**Exercise details**
What must be returned is the number of lines in the records holding the word "Булько", with no other text.

[Page-level text extractions]
::::
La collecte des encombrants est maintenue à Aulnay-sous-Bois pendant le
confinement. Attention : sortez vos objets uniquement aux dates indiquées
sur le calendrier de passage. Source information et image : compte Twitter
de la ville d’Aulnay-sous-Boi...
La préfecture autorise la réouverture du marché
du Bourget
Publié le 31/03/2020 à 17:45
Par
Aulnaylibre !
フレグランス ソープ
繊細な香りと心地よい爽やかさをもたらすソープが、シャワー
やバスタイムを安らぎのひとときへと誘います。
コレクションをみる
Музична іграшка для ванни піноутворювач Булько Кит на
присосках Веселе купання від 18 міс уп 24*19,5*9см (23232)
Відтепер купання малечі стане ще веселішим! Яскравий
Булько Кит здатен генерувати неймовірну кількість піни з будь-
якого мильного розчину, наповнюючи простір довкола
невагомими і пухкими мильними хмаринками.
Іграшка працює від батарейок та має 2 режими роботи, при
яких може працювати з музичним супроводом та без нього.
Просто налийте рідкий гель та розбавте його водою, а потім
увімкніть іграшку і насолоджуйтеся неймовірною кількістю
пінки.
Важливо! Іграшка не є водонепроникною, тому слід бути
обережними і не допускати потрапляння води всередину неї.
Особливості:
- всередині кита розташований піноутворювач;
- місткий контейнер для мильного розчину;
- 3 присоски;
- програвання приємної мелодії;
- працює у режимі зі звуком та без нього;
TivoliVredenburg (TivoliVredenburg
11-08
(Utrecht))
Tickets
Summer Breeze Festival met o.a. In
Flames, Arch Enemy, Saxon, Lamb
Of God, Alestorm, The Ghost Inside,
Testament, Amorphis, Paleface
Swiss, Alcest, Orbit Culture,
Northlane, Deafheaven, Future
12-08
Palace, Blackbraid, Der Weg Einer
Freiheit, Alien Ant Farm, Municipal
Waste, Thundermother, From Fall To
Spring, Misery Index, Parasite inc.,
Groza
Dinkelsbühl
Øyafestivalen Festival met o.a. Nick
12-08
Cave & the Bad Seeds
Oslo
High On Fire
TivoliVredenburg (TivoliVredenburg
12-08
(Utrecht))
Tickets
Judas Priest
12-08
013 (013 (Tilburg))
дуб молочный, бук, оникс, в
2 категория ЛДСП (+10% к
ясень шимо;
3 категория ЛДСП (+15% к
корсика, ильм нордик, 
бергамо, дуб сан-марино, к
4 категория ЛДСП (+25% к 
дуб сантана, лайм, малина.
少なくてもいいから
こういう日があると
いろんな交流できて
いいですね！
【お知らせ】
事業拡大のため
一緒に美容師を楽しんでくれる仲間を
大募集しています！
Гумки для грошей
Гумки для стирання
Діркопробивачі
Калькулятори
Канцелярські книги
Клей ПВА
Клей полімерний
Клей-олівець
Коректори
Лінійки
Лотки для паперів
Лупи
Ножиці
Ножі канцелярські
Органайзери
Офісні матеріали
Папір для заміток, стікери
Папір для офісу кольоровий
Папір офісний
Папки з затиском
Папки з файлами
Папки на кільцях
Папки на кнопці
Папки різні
::::
**Solution to the problem**
2